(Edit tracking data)
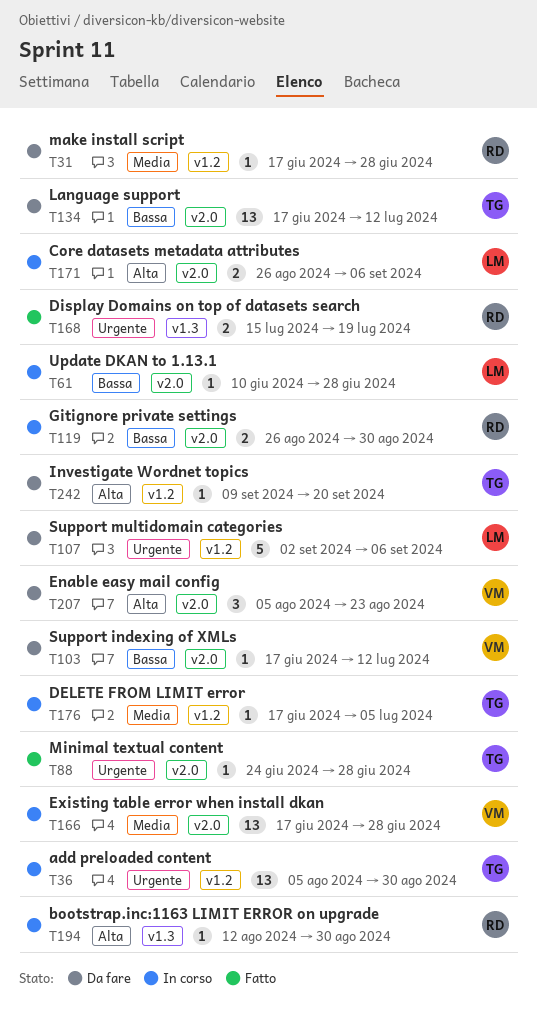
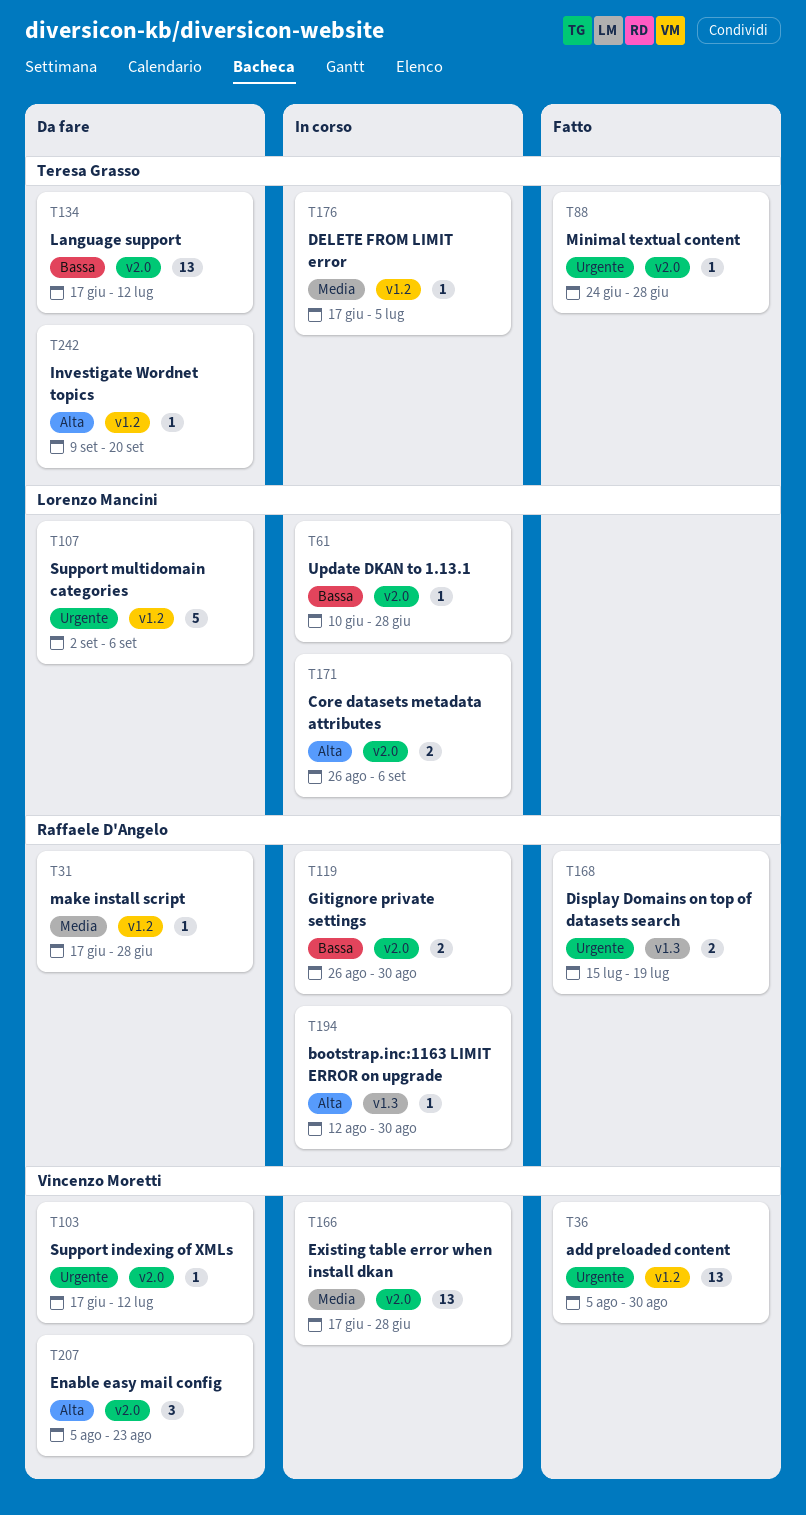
T36, status: In corso -> Fatto
T36, owner: Teresa Grasso -> Vincenzo Moretti
T103, priority: Bassa -> Urgente

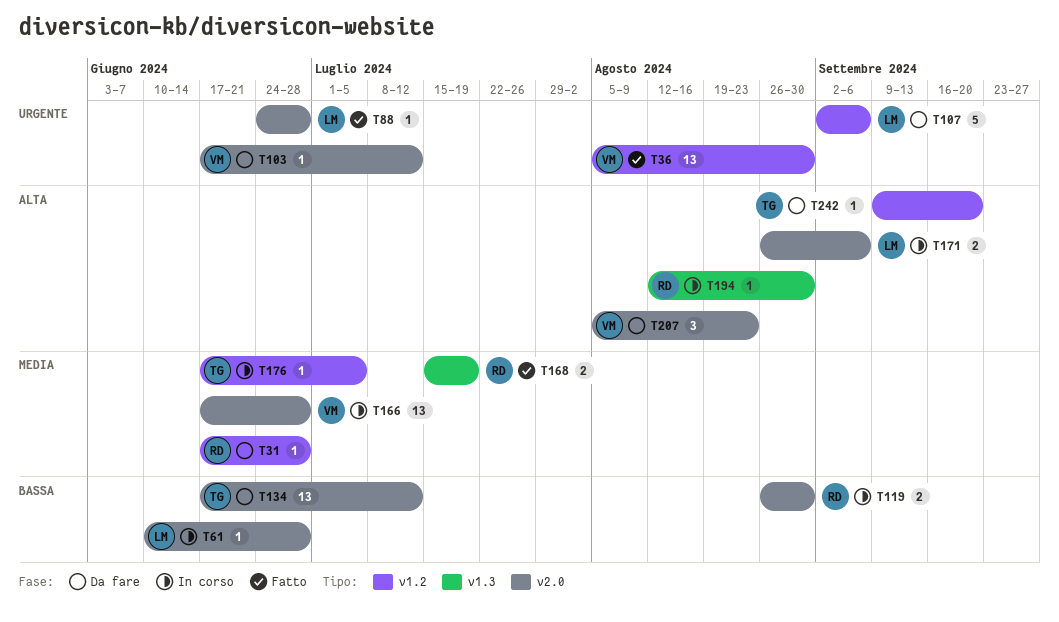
T88, owner: Teresa Grasso -> Lorenzo Mancini
T168, priority: Urgente -> Media

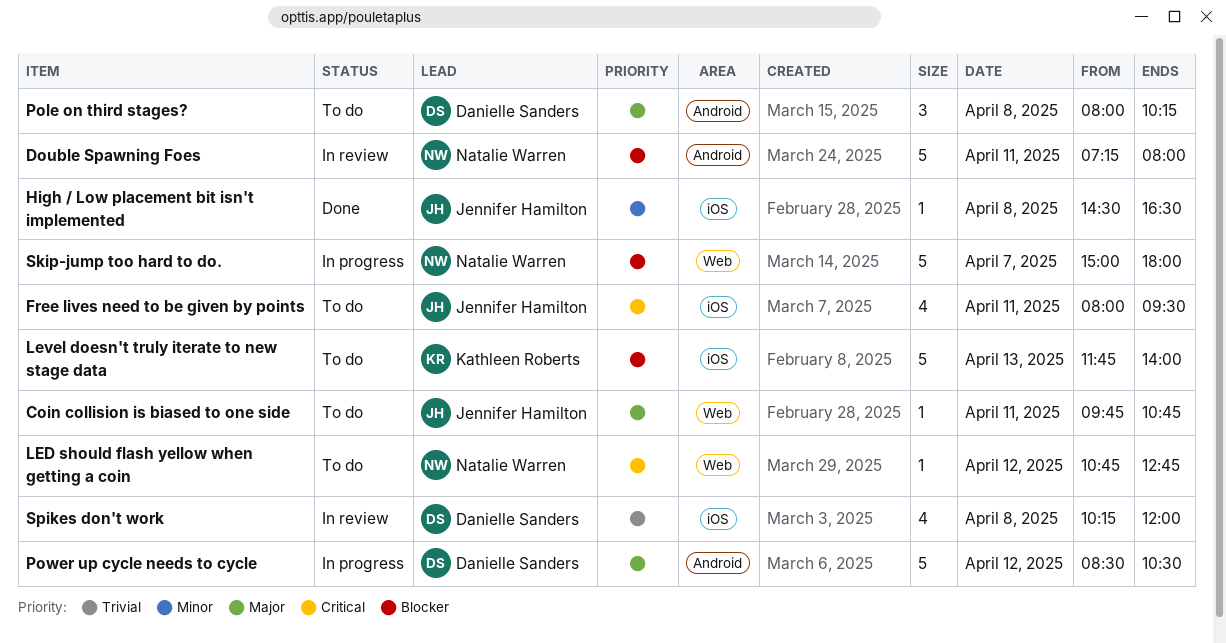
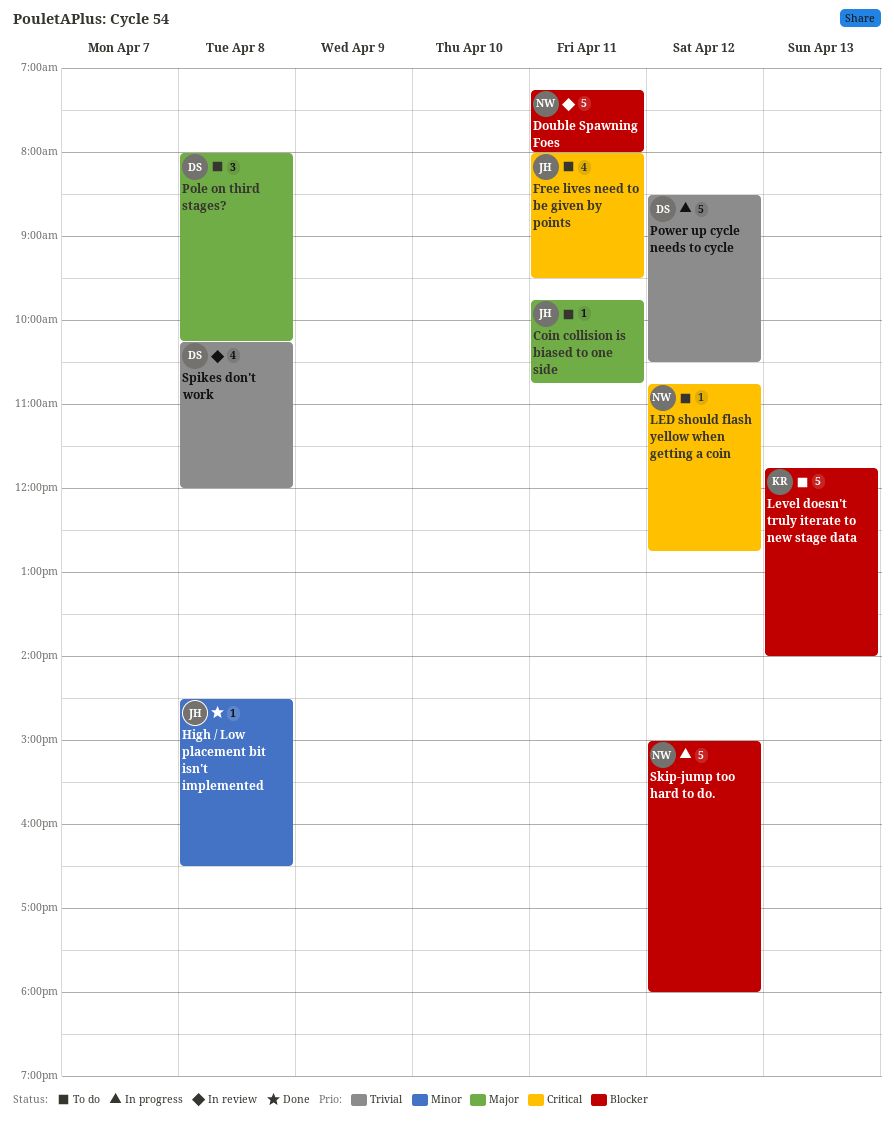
Power up cycle needs to cycle, priority: Major -> Trivial
Skip-jump too hard to do., day: Apr 7 -> Apr 12

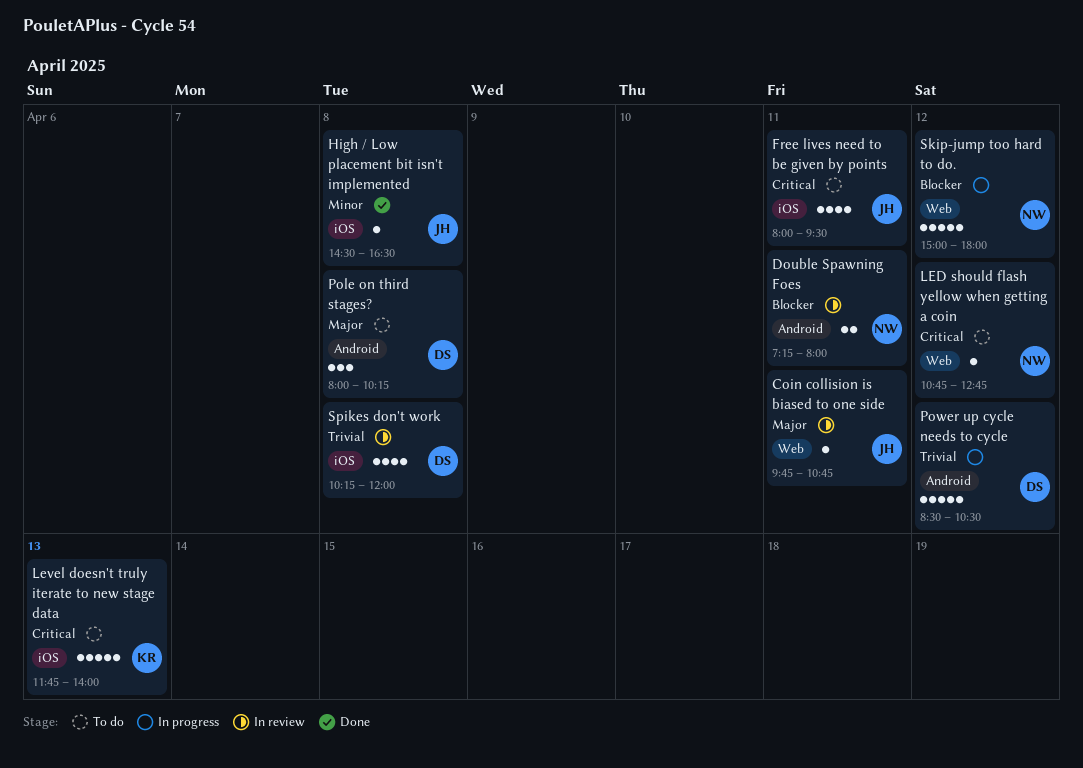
Coin collision is biased to one side, status: To do -> In review
Double Spawning Foes, estimate: 5 -> 2
Level doesn't truly iterate to new stage data, priority: Blocker -> Critical

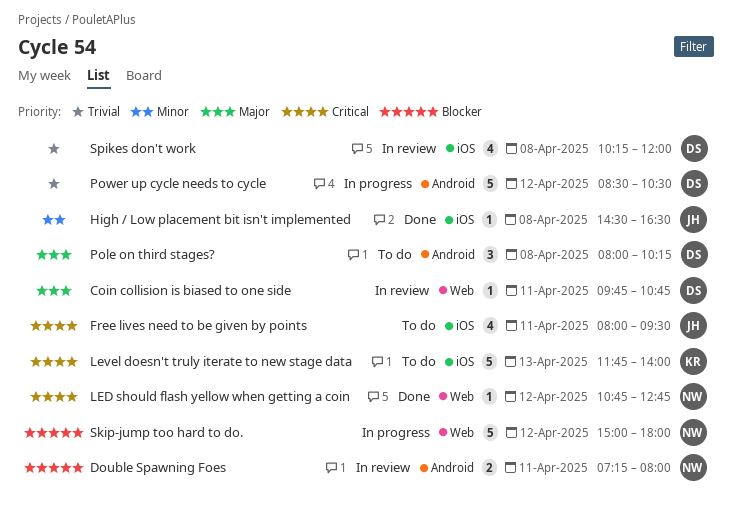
Coin collision is biased to one side, owner: JH -> DS
LED should flash yellow when getting a coin, status: To do -> Done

> Directions for this task: Exactly the lines from the one containing "T36, owner: Teresa Grasso -> Vincenzo Moretti" to the end of the records above, both end lines included, are to be printed, and no pictures with them.

> Output for this exercise:
T36, owner: Teresa Grasso -> Vincenzo Moretti
T103, priority: Bassa -> Urgente

T88, owner: Teresa Grasso -> Lorenzo Mancini
T168, priority: Urgente -> Media

Power up cycle needs to cycle, priority: Major -> Trivial
Skip-jump too hard to do., day: Apr 7 -> Apr 12

Coin collision is biased to one side, status: To do -> In review
Double Spawning Foes, estimate: 5 -> 2
Level doesn't truly iterate to new stage data, priority: Blocker -> Critical

Coin collision is biased to one side, owner: JH -> DS
LED should flash yellow when getting a coin, status: To do -> Done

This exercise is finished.